This is part 1 of our 6 part in-depth series devoted to exploring Smash's neutral game.
Part 1: Intro/Options and Positioning (You are here)
Part 2: Endgame First
Part 3: Two Types of Approaches
Part 4: Relative Frame Advantage
Part 5: Reads
Part 6: MangoPuff - Profiting From Risk (Coming Soon)
Part 1: Position is King
When talking about melee, players distinguish between two phases of play; the neutral game and the punish game. At its simplest, the neutral game is getting an advantage and the punish game is making the most of it.
To introduce the punish game’s place, we have only to talk about combo videos. Melee players love combo videos. In fact, the popularizing of competitive melee was in large part due to the DBR series of combo videos.
These videos were for many players a first glimpse into the sheer potential of the game. The combos were as diverse as the players and characters on display. We get a mental rush recognizing that combos are as simple, as complex, as beautiful or as devastating as your imagination. They flaunt the creativity, ingenuity, and technical mastery of the players and showcase some of the most exciting moments on record.
In contrast, the notion of a “neutral video” is strange and unintuitive. I am personally unaware of even any attempts to make one. For many viewers, the creativity, ingenuity, and technical mastery displayed in the neutral game is too subtle to recognize in real time. While this is partially due to the ambiguity of movement as opposed to moves, it is also due to a poorly developed vocabulary. It is a shame and a disservice to neglect Melee’s second half. Throughout this series of articles we will be looking at characteristics and models to help demystify the neutral game.
Melee’s special emphasis on positioning comes from its win conditions. In smash titles, KOs are scored not by depleting the opponent’s health but by knocking them off of the stage/into the blastzone. I’ve often heard them referred to as glorified king of the hill games. In this way, you can interpret all play interactions as somehow vying for space or position, even if indirectly.
Interpreting decisions as means to a positional end is the first step in demystifying the neutral game.
The logic of Melee’s gameplay emphasizes positions more than option vs option. You can think of option vs option as rock paper scissors. If my opponent chooses to shoot rock, I want to shoot paper. This kind of decision-making definitely exists in melee in the form of mixups and footsies. These will be expanded on in a later entry but for the moment it is important to recognize that because Melee is so situational, option vs option is never as simple as it first appears. Rock Paper Scissors events are frequently beatable with good timing or by avoiding them altogether. On the other hand, because stocks are lost via position relative to the stage even during a combo, the value of a position permeates every facet of the game.

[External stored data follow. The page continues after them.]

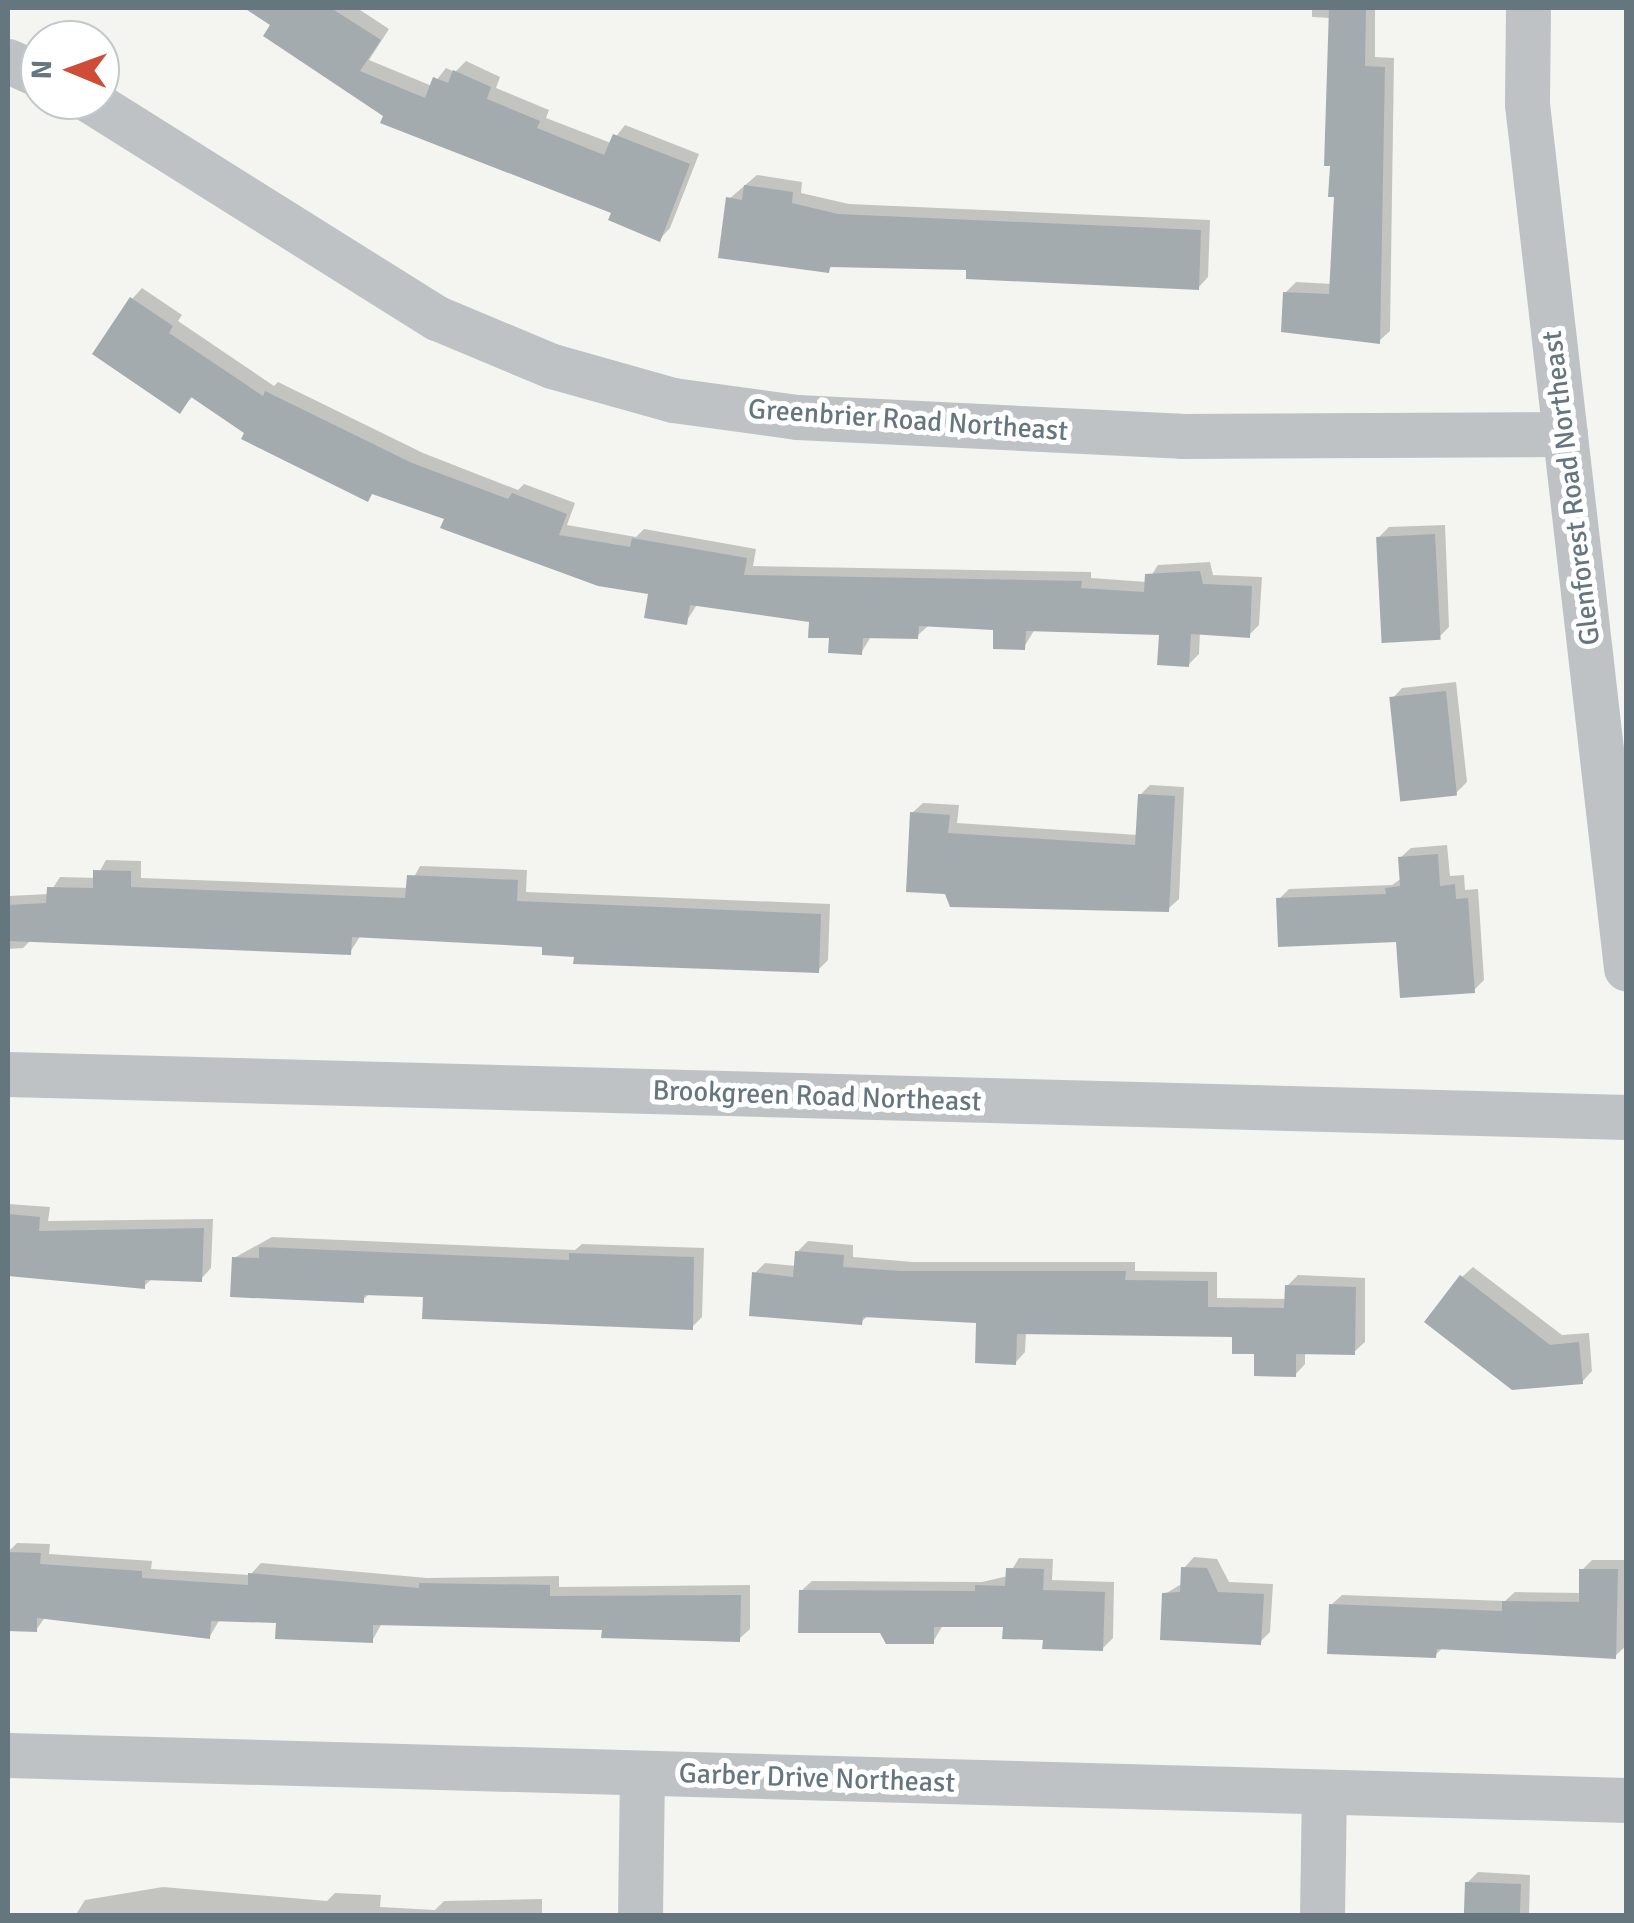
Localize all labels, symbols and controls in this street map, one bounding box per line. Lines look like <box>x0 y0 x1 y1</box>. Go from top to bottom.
north arrow <box>20 20 120 120</box>
text: N <box>25 59 59 80</box>
street label: Glenforest Road Northeast <box>1535 329 1607 647</box>
street label: Greenbrier Road Northeast <box>747 392 1069 448</box>
street label: Brookgreen Road Northeast <box>652 1073 982 1119</box>
street label: Garber Drive Northeast <box>678 1756 956 1800</box>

Options take a certain amount of time and space. Let’s consider for example Fox’s nair. In order to SHFFL strong nair, Fox needs a certain amount of space to dash, reach the apex of his jump, then descend with nair. Because we see it so often, Fox’s advancing SHFFL nair is one of the most recognizable units of distance in the game. Read that back again. Fox’s SHFFL nair is not just a move, it’s a unit of distance. A character standing outside of SHFFL nair range is safe from an immediate attack. Standing inside of that range is dangerous. To a certain extent, the range is synonymous with the move itself. When Fox reaches that position and jumps, we interpret it as a SHFFL. This is to say that in practice, we often don’t need to react to the move itself, we are actually reacting to the range that enables it. Spacing is giving yourself exactly enough time and space to react to Fox’s jump in order to avoid the nair before it is even out. As the Fox player, if we want to nair our opponent we first have to confirm that they don’t have the time or space to avoid the nair. We can do this by waiting until they commit to lag, but the more reliable and rewarding method is to take a center position to remove their ability to dash away without putting themselves in a corner. Because it has an immediate effect on the risk and reward of any move, considering the relative position is just as important as considering the option itself. This is a core concept.
Every interaction in Melee is arrived at by two players’ positioning. Every position, every hit, and every stock loss is a collaboration. By identifying patterns and principles in decision-making pre-hit, we can come to a fuller understanding and appreciation of the game.